The warm, shallow waters (deeper and rougher on the eastern/Atlantic side of the Keys) nurture living coral that supports a complex, delicate ecosystem of plants and animals -- sponges, anemones, jellyfish, crabs, rays, sharks, turtles, snails, lobsters, and thousands of types of fish. This vibrant underwater habitat thrives on one of the only living tropical reefs on the entire North American continent. As a result, anglers, divers, snorkelers, and watersports enthusiasts of all kinds come to explore.

Heavy traffic has taken its toll on this fragile eco-scape, but conservation efforts are under way (traffic laws are strictly enforced on Deer Key, for example, due to deer crossings that have been contained, thanks to newly installed fences). In fact, environmental efforts in the Keys exceed those in many other high-traffic visitor destinations.

Although the atmosphere throughout the Keys is that of a laid-back beach town, don't expect many impressive beaches here, especially after the damaging effects of recent hurricane seasons. Nice beaches are mostly found in a few private resorts, though there are some small, sandy strips in John Pennekamp Coral Reef State Park, Bahia Honda State Park, and Key West. One great exception is Sombrero Beach, in Marathon, which is well maintained by Monroe County and is larger and considerably nicer than other beaches in the Keys. Sombrero Beach has a beachfront park, picnic facilities, a playground, and a protected cove for children.

The Keys are divided into three sections, both geographically and in this chapter. The Upper and Middle Keys are closest to the Florida mainland, so they are popular with weekend warriors who come by boat or car to fish or relax in such towns as Key Largo, Islamorada, and Marathon. Farther on, just beyond the impressive Seven-Mile Bridge (which actually measures 6 1/2 miles), are the Lower Keys, a small, unspoiled swath of islands teeming with wildlife. Here, in the protected regions of the Lower Keys, is where you're most likely to catch sight of the area's many endangered animals -- with patience, you may spot the rare eagle, egret, or Key deer. You should also keep an eye out for alligators, turtles, rabbits, and a huge variety of birds.

Key West, the most renowned -- and last -- island in the Lower Keys, is literally at the end of the road.
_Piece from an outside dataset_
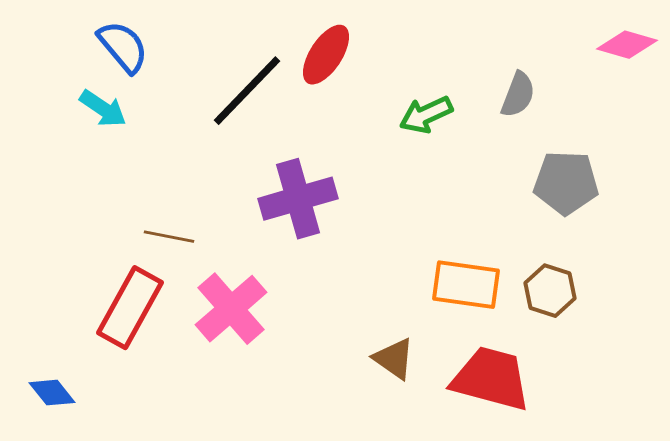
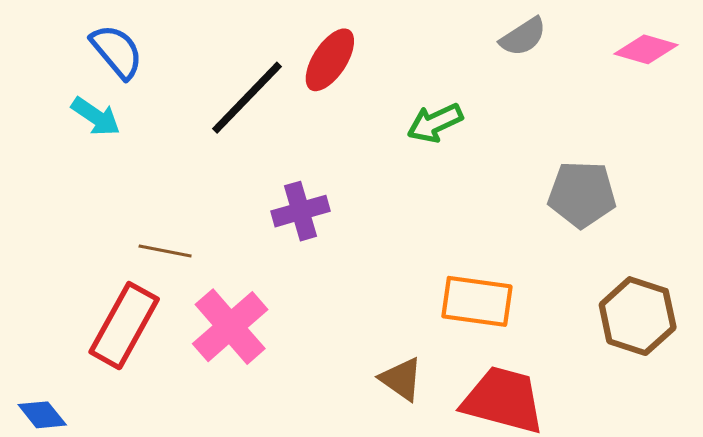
gray semicircle: (518, 95) -> (523, 37), moved, turned 36
purple cross: (298, 199) -> (301, 211), size x0.7
brown hexagon: (550, 291) -> (638, 316), moved, size x1.4

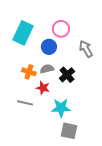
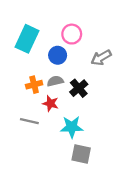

The southernmost point in the continental United States (made famous by Ernest Hemingway), this tiny island is the most popular destination in the Florida Keys, overrun with cruise-ship passengers and day-trippers, as well as franchises and T-shirt shops. More than 1.6 million visitors pass through it each year. Still, this "Conch Republic" has a tightly knit community of permanent residents who cling fiercely to their live-and-let-live attitude -- an atmosphere that has made Key West famously popular with painters, writers, and free spirits, despite the recent influx of money-hungry developers who want to turn Key West into Palm Beach south.